Task directions: Pick out each line in the records below that contains the word "myocardium" and copy it in full. Matching is case-sensitive.

Dataset items
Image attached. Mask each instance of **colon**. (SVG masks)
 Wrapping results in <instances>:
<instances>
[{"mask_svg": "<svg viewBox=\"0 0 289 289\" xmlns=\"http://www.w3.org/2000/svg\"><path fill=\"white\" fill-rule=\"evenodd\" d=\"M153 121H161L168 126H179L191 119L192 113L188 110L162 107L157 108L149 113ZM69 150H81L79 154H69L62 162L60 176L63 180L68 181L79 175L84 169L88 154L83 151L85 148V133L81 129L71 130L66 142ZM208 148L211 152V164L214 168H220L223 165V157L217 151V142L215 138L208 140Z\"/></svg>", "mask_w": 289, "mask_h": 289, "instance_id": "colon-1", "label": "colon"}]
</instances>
--
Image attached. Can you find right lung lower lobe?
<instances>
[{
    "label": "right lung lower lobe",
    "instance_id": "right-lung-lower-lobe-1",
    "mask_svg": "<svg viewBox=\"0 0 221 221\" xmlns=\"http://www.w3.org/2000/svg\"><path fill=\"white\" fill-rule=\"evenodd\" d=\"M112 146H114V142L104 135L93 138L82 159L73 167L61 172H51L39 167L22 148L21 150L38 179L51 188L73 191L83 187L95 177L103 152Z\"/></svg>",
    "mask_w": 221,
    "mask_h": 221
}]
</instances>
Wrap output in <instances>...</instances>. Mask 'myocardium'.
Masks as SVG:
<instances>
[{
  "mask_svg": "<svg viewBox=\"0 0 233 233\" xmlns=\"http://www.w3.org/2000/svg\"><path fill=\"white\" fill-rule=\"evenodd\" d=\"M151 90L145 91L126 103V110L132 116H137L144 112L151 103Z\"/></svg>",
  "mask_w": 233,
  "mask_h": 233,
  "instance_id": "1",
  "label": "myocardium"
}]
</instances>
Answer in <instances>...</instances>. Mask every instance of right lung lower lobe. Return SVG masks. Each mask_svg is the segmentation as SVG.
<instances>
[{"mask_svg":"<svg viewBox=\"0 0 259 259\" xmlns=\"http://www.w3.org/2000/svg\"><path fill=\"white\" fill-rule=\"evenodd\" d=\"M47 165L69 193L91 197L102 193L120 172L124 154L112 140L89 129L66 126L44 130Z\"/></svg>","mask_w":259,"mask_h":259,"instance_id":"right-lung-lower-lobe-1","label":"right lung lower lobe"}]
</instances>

Final answer:
Wrap output in <instances>...</instances>. Mask 'myocardium'.
  "label": "myocardium"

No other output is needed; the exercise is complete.